Preferred Resolve IP: For this example, static DNS persistency, leave as 0.0.0.0. Normally this would be the IP address of the corresponding Layer 4 Policy.
DNS Action: Keep default value of Resolve
AppDirector –> DNS –> Persistency Table
Last, but not least, it’s time to make changes to the actual Static Persistency Table. The entries consist of 3 key components: Farm, IP Range that entry applies to, and the IP address you wish to hand out.
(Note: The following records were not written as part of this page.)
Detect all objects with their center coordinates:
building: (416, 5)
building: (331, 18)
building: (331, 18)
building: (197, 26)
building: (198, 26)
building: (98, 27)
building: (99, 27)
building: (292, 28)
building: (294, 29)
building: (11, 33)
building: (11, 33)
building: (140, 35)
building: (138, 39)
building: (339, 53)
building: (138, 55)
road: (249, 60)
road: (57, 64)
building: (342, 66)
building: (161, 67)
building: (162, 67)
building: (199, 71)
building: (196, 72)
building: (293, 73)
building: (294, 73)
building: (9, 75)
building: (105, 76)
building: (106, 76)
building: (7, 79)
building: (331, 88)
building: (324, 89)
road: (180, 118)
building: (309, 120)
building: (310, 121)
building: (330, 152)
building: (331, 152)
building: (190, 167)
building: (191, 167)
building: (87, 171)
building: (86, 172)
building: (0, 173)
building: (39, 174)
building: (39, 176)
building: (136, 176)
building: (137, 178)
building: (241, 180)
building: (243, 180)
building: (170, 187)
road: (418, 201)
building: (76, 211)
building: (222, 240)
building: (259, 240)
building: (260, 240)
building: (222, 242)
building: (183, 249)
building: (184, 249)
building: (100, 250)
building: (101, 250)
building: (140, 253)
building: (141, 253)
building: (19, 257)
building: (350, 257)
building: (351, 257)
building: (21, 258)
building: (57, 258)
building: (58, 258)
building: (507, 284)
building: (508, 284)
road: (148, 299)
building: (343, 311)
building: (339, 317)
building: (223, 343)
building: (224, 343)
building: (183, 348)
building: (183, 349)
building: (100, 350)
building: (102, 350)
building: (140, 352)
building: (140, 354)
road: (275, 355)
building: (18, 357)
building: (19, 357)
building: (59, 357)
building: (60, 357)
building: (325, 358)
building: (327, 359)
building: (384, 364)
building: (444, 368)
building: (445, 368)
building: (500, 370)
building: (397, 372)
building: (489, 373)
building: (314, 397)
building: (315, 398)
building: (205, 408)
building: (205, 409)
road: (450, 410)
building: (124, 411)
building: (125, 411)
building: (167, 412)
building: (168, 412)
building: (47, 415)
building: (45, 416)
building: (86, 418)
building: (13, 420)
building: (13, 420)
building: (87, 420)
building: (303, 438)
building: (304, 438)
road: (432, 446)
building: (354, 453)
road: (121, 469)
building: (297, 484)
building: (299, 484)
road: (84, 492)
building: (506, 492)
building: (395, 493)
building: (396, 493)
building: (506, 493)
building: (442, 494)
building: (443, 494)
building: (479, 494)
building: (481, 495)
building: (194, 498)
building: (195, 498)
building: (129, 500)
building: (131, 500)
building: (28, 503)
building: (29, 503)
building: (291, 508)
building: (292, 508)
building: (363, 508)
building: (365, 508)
This provides the admin with flexibility in terms of who gets what IP address. For example, you can have an entry that clients on 10.0.1.0/24 get the IP address of 18.104.22.168 and another entry forcing the clients on network 10.0.2.0/24 get an IP address of 22.214.171.124.
Example below depicts that users from a private, internal address receive an IP of 10.0.0.1 while users from a public IP address receive an response of 126.96.36.199.
0.0.0.1 – 188.8.131.52 = 184.108.40.206
10.0.0.0 – 10.255.255.255 = 10.0.0.1
220.127.116.11 – 18.104.22.168 – 22.214.171.124
172.16.0.0 – 172.31.255.255 – 10.0.0.1
126.96.36.199 – 188.8.131.52 = 184.108.40.206
192.168.0.0 – 192.168.255.255 – 10.0.0.1
220.127.116.11 – 255.255.255.255 – 18.104.22.168
Keep in mind that any IP addresses you want to utilize in the Preferred VIP section must be added to the AppDirector as either the IP of a Layer 4 Policy or a IP address of the farm’s server configured as a type Remote Server, Distributed Server, or Local Farm.